Идею индивидуализма и независимости человека философ называл возрожденческой. Он был одним из немногих в советской империи, кого можно было бы назвать "современным мыслителем" в европейском, западном смысле. Мамардашвили видел такое мышление в прозе трех великих XX века – Джойса, Кафки и Пруста. По свидетельству близкого друга Мераба, живущего в Лондоне профессора Александра Пятигорского, Пруст был ближе ему как "южанин южанину".
Сейчас Мамардашвили постепенно предаётся забвению на своей родине, в Грузии. Прах его покоится на обычном тбилисском городском кладбище. Его не удостоили даже второго по значимости тбилисского пантеона – дидубийского. Тело философа, скоропостижно скончавшегося 25 ноября девяностого года в московском аэропорту Внуково, везли домой из тбилисского аэропорта в открытом кузове грохочущего грузовика (почти хрестоматийная телега с телом "Грибоеда"!). Его грозный соотечественник Иосиф Сталин и сегодня лежит у кремлевской стены - в пантеоне на главной площади России. Не жалующие грузин апологеты советской империи не спешат расстаться с сиятельной могилой деспота.

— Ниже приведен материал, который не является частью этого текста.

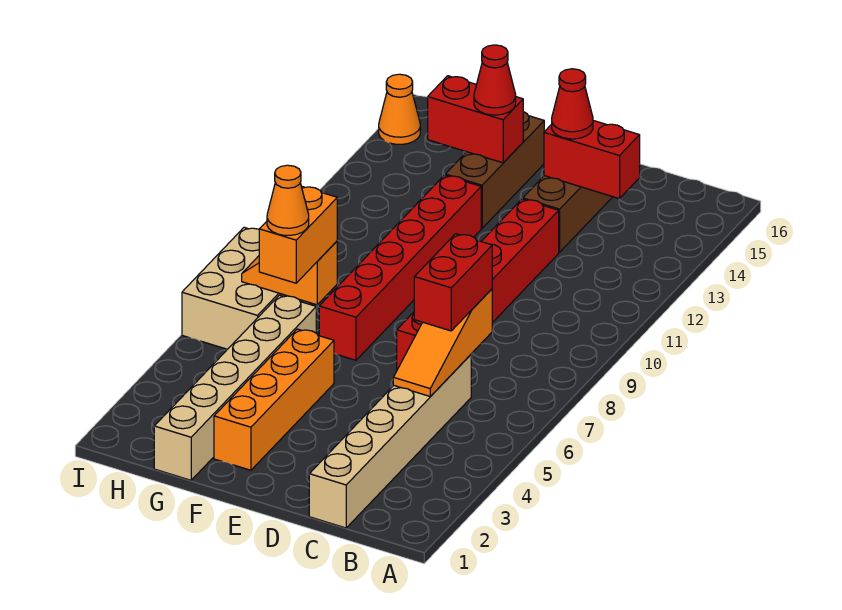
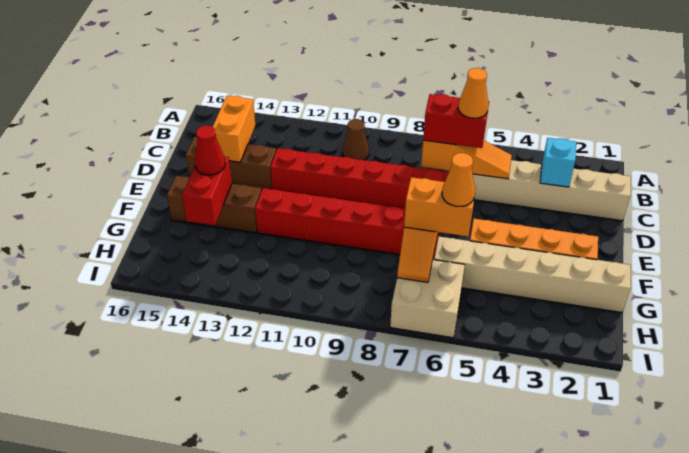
none -> brown 1x1 cone [343,119,369,160]
none -> cyan 1x1 brick [540,138,576,187]
red 1x2 brick [544,121,640,199] -> orange 1x2 brick [213,96,255,162]
red 1x1 cone [552,69,593,139] -> none
tan 2x3 brick [182,227,310,349] -> tan 2x2 brick [390,260,465,338]
orange 1x1 cone [379,74,420,144] -> orange 1x1 cone moved to [458,68,488,118]

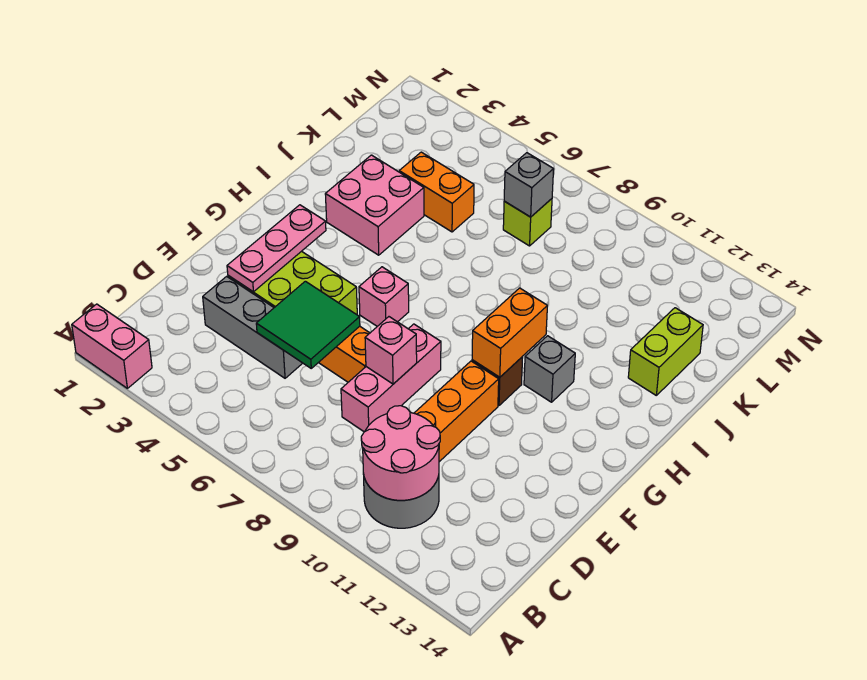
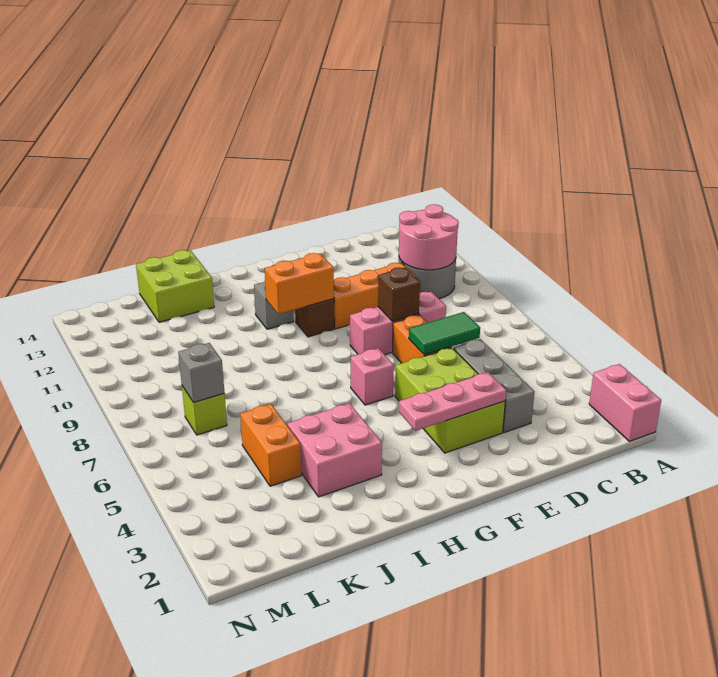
green 2x2 tile [256,281,360,368] -> green 1x2 tile [409,312,480,355]
pink 1x1 brick [365,317,417,384] -> brown 1x1 brick [378,267,420,321]
lime 1x2 brick [628,308,703,395] -> lime 2x2 brick [136,250,214,322]

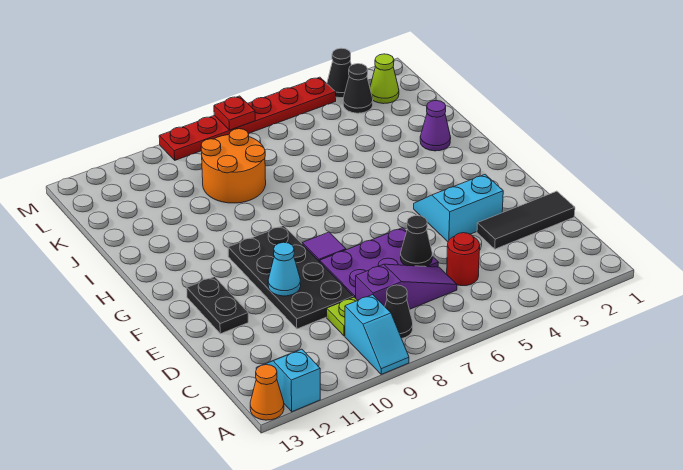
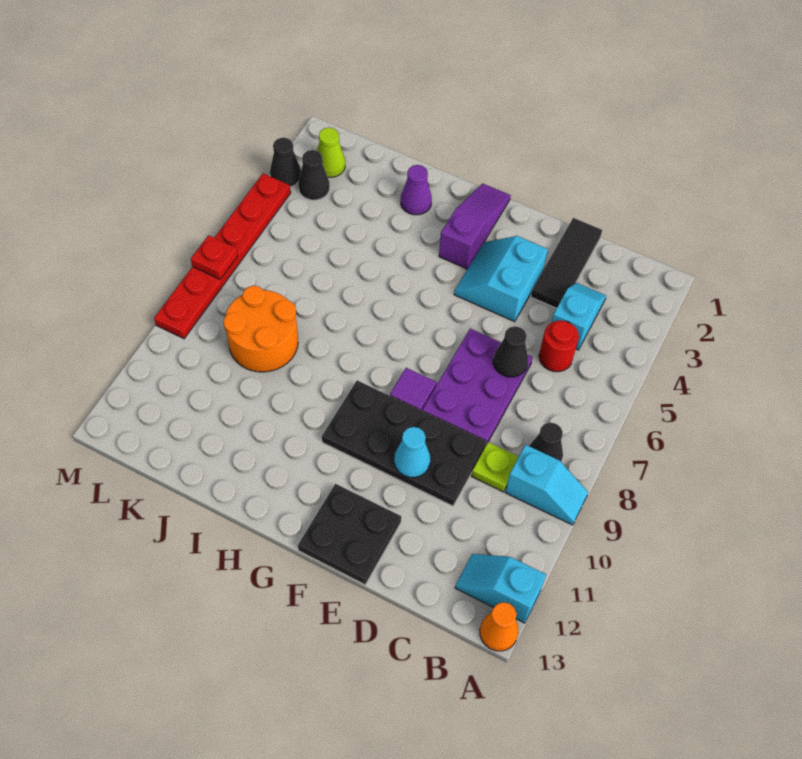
none -> cyan 1x2 slope [552,283,606,350]
purple 1x3 slope [356,264,457,310] -> purple 1x3 slope moved to [439,183,511,269]
black 1x2 plate [187,277,248,334] -> black 2x2 plate [298,484,401,585]

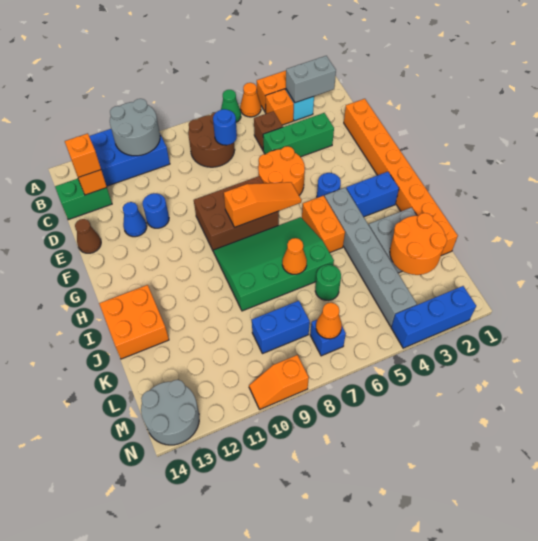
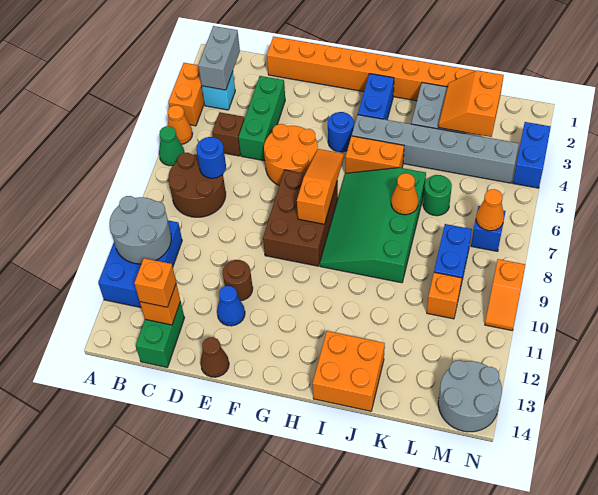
orange 1x1 brick [265,89,294,125] -> orange 1x1 brick moved to [427,272,462,319]
blue 1x1 round brick [143,193,169,228] -> brown 1x1 round brick [223,260,253,301]
orange 2x2 round brick [390,213,447,275] -> orange 2x2 slope [438,70,504,137]
blue 1x3 brick [391,286,476,348] -> blue 1x2 brick [513,122,551,188]

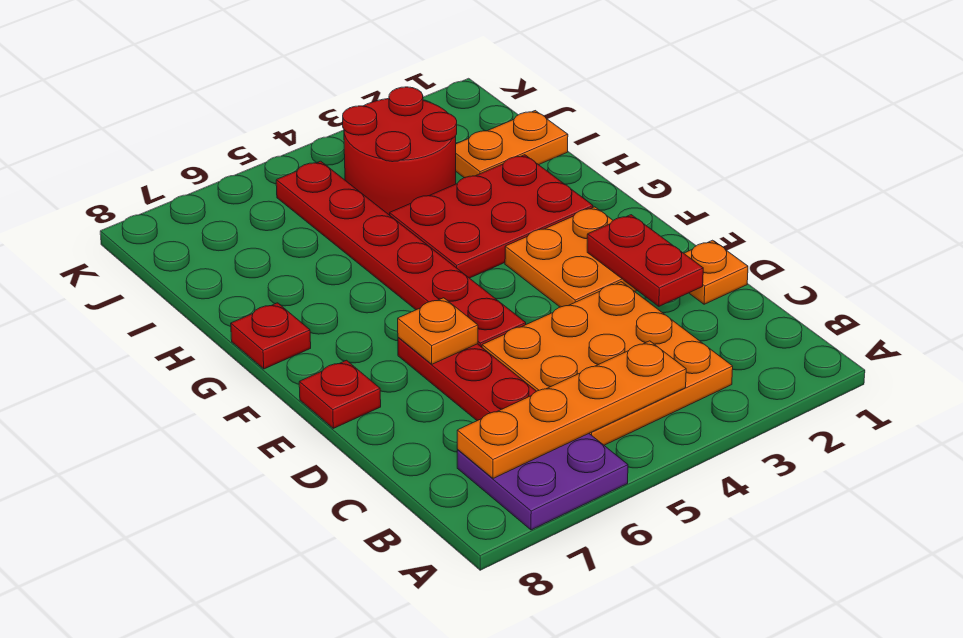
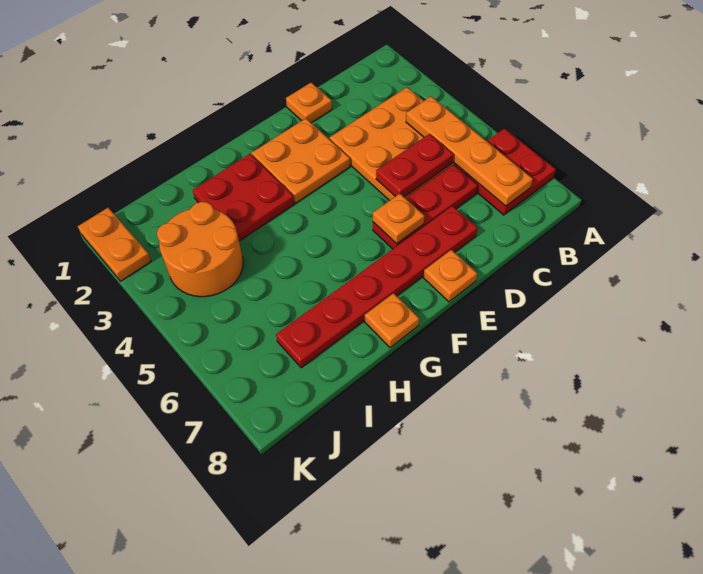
purple 2x2 plate [457,434,628,530] -> red 2x2 plate [455,129,556,215]
red 1x2 plate [587,215,703,306] -> red 1x2 plate moved to [376,134,453,197]
red 1x6 plate [276,161,526,347] -> red 1x6 plate moved to [276,206,478,368]
red 1x1 plate [299,360,381,428] -> orange 1x1 plate [423,250,477,302]
red 2x3 plate [390,155,593,278] -> red 2x2 plate [193,154,294,241]
red 1x1 plate [231,303,311,369] -> orange 1x1 plate [365,293,419,348]
orange 1x2 plate [456,111,568,178] -> orange 1x2 plate moved to [78,208,151,281]
red 2x2 round brick [343,87,457,215] -> orange 2x2 round brick [157,202,243,297]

В самой Грузии сторонники Звиада Гамсахурдия так и не простили Мерабу Мамардашвили двух его фраз: "Я истину ставлю выше моей родины" и "Если народ изберёт Гамсахурдия, я пойду против моего народа".
Никто всерьёз так и не проанализировал столкновение идей Гамсахурдии и Мамардашвили. А стоило бы. Почти уверен, что будь сейчас живы оба оппонента, они нашли бы важные точки соприкосновения - ведь и один, и второй боролись за независимость Грузии. Оба понимали эту независимость не столько как экономическую или культурную автаркию (самообеспеченность), а как свободу распоряжаться собой - грузинское слово "тависуплеба" (свобода) именно так и переводится.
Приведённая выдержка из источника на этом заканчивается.